It takes a team to create economic development
Northern Nevada Business Weekly
Attraction of new companies into Carson City and neighboring counties no longer can be a spectator sport, says Rob Hooper, the executive director of Northern Nevada Development Authority.
Hooper and other executives of the Carson City-based group are turning economic development on its head.
Rather than operating NNDA as a secretive place, where only the staff knows details about companies that are scouting the area for new locations, Hooper is inviting dozens of people in the area into the inner sanctum.
And instead of funneling information about the region exclusively through the economic development staff out to prospective new employers, NNDA executives encourage contact directly between local experts and executives of target companies.
“Instead of keeping our best players on the bench, we’re bringing them onto the field with us,” says Hooper, who came to NNDA early this year after working as chief operating officer of Vitamin Research Products in Carson City.
Mike Skaggs, who heads the Nevada Commission on Economic Developments staff, has dubbed NNDA’s approach as “open-source economic development.”
Members of the community teams that NNDA is assembling sign confidentiality agreements, and members of the teams have been firm in their desire to invite only trustworthy folks to participate.
About 55 people have signed up for one of three teams that are currently operating, and NNDA this month will organize a committee of experts in residential real estate.
The point person working with each prospect is a member of NNDA’s commercial real estate team, assigned in rotation.
Other teams provide detailed information ranging from data about workforce to lists of potential factory and office locations to companies that are scouting locations in Carson City and Douglas, Lyon and Storey counties.
In some instance, a team of financial specialists tries to figure out ways to provide financing – bank loans, venture capital – for employers whose expansion plans into northern Nevada are stymied by the credit crunch.
“We’re trying to be as creative as we can,” says Hooper. “We’ll do anything it takes to get the job done.
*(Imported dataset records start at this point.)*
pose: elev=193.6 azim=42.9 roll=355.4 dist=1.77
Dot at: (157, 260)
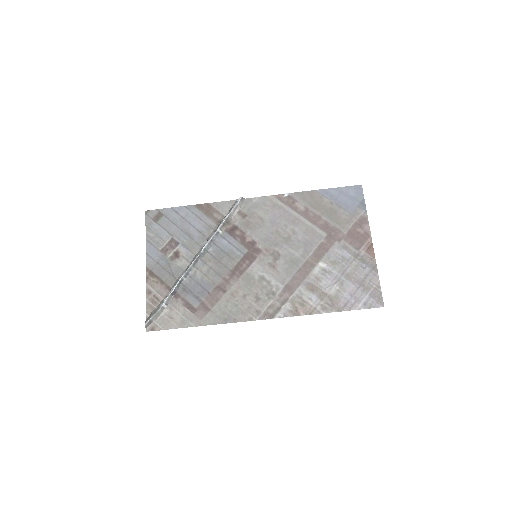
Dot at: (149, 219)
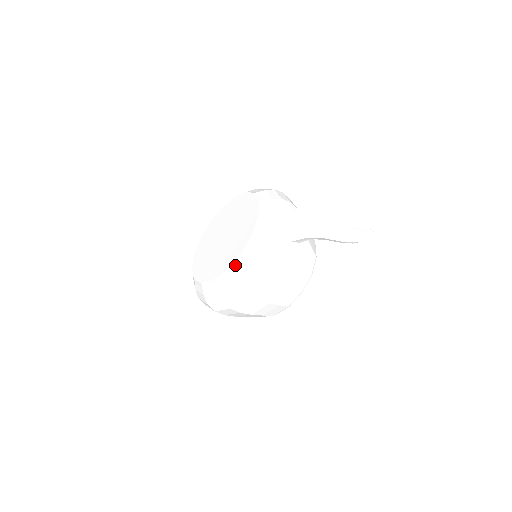
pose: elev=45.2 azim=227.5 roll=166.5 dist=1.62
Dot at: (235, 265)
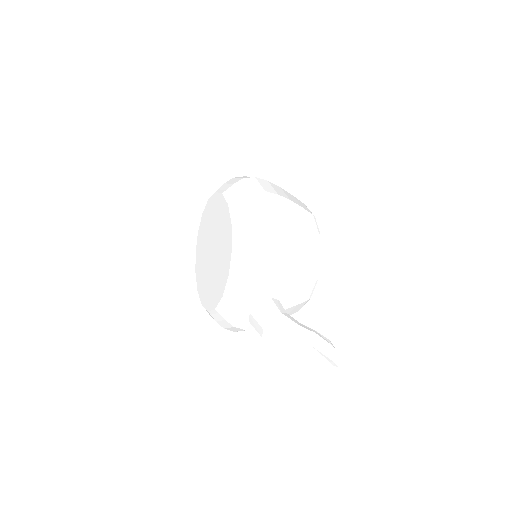
Dot at: occluded
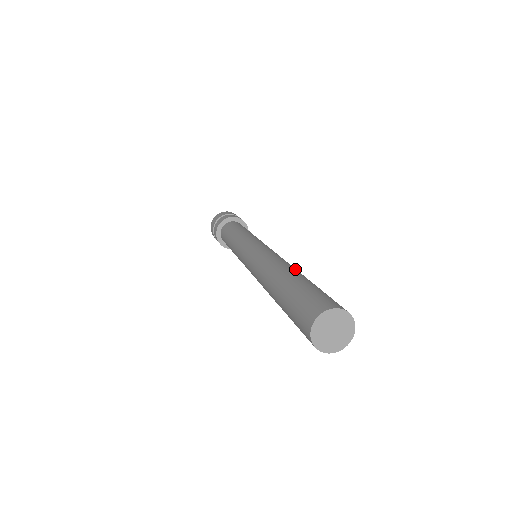
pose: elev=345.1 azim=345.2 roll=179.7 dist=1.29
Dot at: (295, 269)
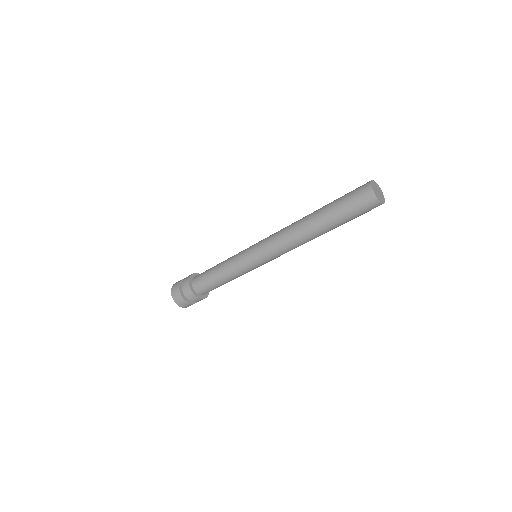
Dot at: occluded
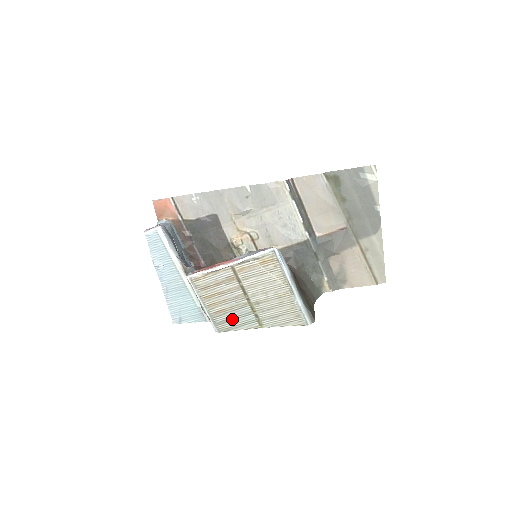
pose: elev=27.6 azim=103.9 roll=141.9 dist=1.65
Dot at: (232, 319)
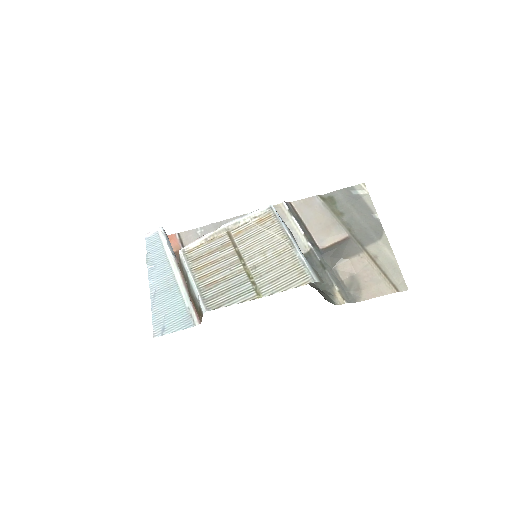
Dot at: (225, 292)
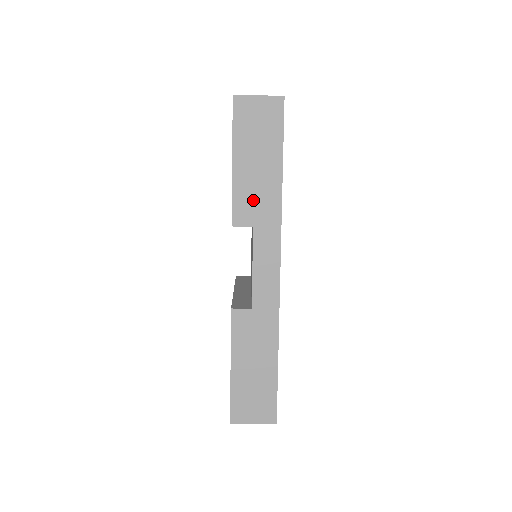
Our job is not to organize the information package and put it in the mail. We have to be a hand-holding concierge that walks our clients through every step.”
So far, he says, prospective employers and the site selectors that they hire have embraced the new approach.
At the same time that team members are providing information about workforce, schools and lifestyle amenities, a group of financial professionals help potential new employers calculate their operating costs for facilities in Nevada.
Danny Campos, the group’s director of investor relations, notes that the organization’s approach demands a new philosophy among members to accompany the new structure.
In the past, Campos says, participants in NNDA and other economic development groups often sought an immediate payback – looking to the economic development group as a source of sales leads among new companies.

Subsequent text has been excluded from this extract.